Learn about the different types of well pumps and how to prime each of them.

Well Pump


Are you priming a well pump for the first time? Have you purchased a well pump, but aren’t sure if it even needs to be primed? Check out this blog post for a step-by-step guide to priming your well pump.

According to the U.S. Geological Survey, 15% of the population in the United States relies on private wells as their primary source of drinking water. If you’re nervous about installing a well pump on your property, don’t worry; 43 million people in the U.S. have dealt with the same thing! 

The first step to getting your well up and running is determining what kind of well you have. Deep wells and shallow wells require different equipment to deliver water to you; depending on the depth of your well, you may need to purchase a well pump that needs to be manually primed.

What are Self-Priming Well Pumps?

Not all well pumps need to be manually primed, even when you first install them. To understand the difference, you’ll need to understand the two basic types of well pumps. 

  • Submersible well pumps operate completely underwater, where the pumping unit is placed within the well casing and is connected to a power source at the top of the well. This type of well pump works best for deep wells, and does not need to be primed because it works underwater.
  • Non-submersible well pumps will work best for shallow wells. Because they operate above the well water, they will need to be primed when they are first installed. Read on to learn the steps for priming a shallow well pump. 

For beginners who are dealing with a well pump for the first time, the EPA has a helpful diagram that explains the components of well pumps.

Why is Priming a Well Pump Important?

Simply put, your well pump will need to be primed in order to function correctly. Priming well pumps is the process of manually creating a pressure vacuum through which water can be pulled from the well and directed through your water lines. 

Most often, priming a well pump will only need to be done when your well pump is first installed. After that, you’ll only need to re-prime your well pump after any malfunctions of the pump--one might think of this process as “re-calibrating” it.

Step-by-Step instructions for How to Prime A Well Pump

These steps will walk you through how to prime a shallow well pump (also called a non-submersible well pump). At each step along the way, you’ll want to inspect the well pump parts for damage, leaking, or cracks in the material. If your well pump won’t prime, damages to the well pump itself could be the reason why. 

  1. Disconnect the well pump from all power sources.
  2. Remove the prime plug. This is usually a square or hexagonal-shaped plug located at the top of the pump.
  3. Locate and open the release valves. This will prevent pressure buildup.
  4. Run a water hose to the hole where the prime plug was.

Note: The water you use to prime your well pump will need to be the same as the intended use for the well water; for example, if you are priming a shallow-well pump to pull drinking water from the well, you’ll need to use a hose that emits clean drinking water to fill the tank.

  1. Turn on the water and let the pump casing fill up with water. You’ll see the casing start to overflow from the prime plug hole and the release valves when it is full.
  2. Place the prime plug back to where it was, and re-connect the pump to the power. If the cycle runs normally and starts and stops as it should, you’ve succeeded!

If you notice that your well pump is cycling abnormally, or the water pressure is not what you want it to be, try walking through these steps once more.

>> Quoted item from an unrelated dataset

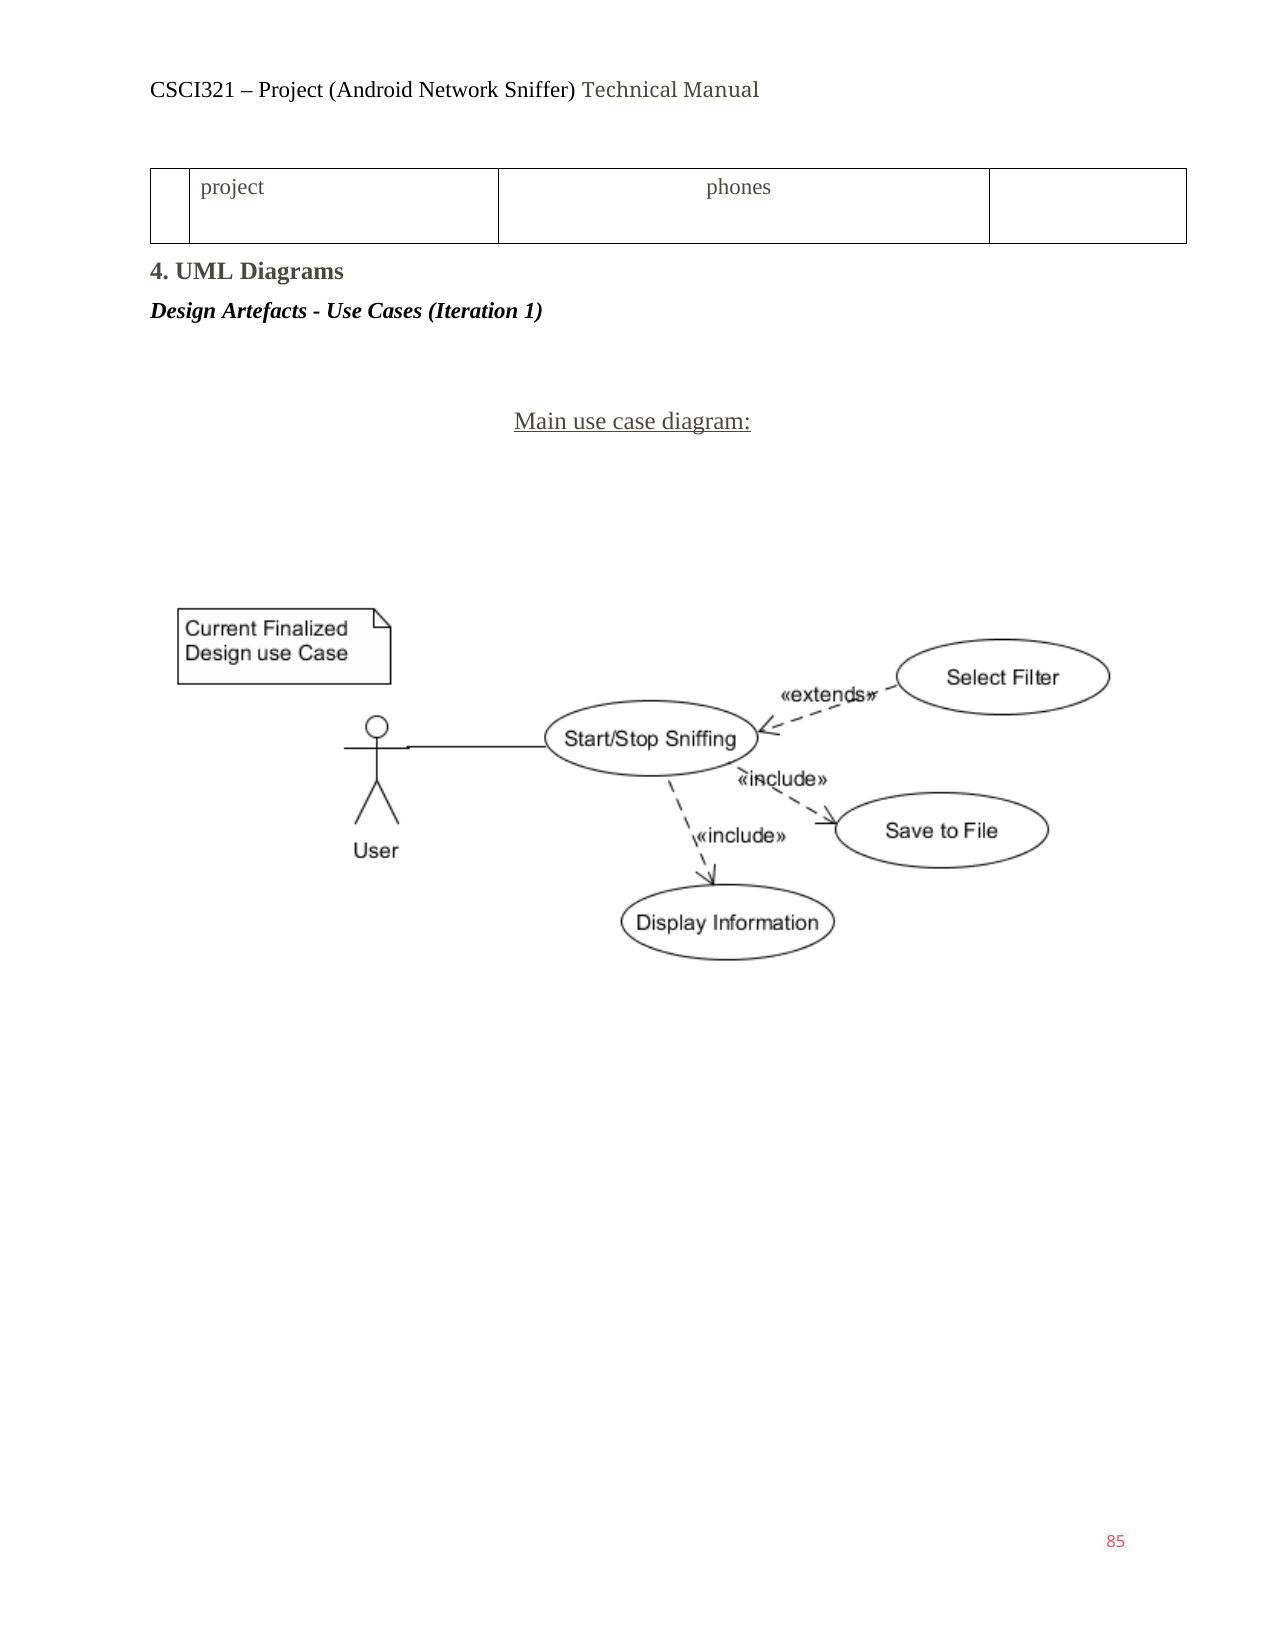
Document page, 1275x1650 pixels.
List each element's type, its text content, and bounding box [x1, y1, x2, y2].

subtitle 4. UML Diagrams [150, 256, 1125, 285]
picture [150, 544, 1219, 1042]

What about a Convertible Jet Pump?

A convertible jet pump is a well pump that has an extra pipe, which helps it pull water from ultra-deep wells over 90 feet deep! Because convertible jet pumps have two pipes (one for water suction and one for pushing water toward your outlet valve), both pipes need to be filled with water, as explained in step 5 above. Other than that, the process of priming this type of well-pump will be exactly the same.

Troubleshooting Primed Well Pumps

What should you do if your well pump won’t prime? If your well pump is malfunctioning, the issue is most likely because of a broken pump component. These components could include foot or check valves that need to be replaced; leaky pipes or fittings; or loose fasteners. 

If you notice that your pump is losing pressure (you can monitor your pump’s water pressure by installing an external pressure gauge), the issue could be due to a clog somewhere along your property’s water lines. If everything appears to be functioning correctly, but you’re still dissatisfied with your water pressure, you can also instal a booster pump. The process of how to prime a well pump with a pressure tank is the same as the steps outlined above.

After fixing any of the above mentioned issues, your well pump will need to be re-primed in order to function correctly.

Next Steps

If you’re still unsure of how to go about priming your well pump, or if your well pump is malfunctioning, call a plumber for extra assistance. Whether you’re a homeowner or a construction or home improvement professional, you’ll be able to save time by simply hiring a plumber, who will be able to more quickly diagnose and solve the issue.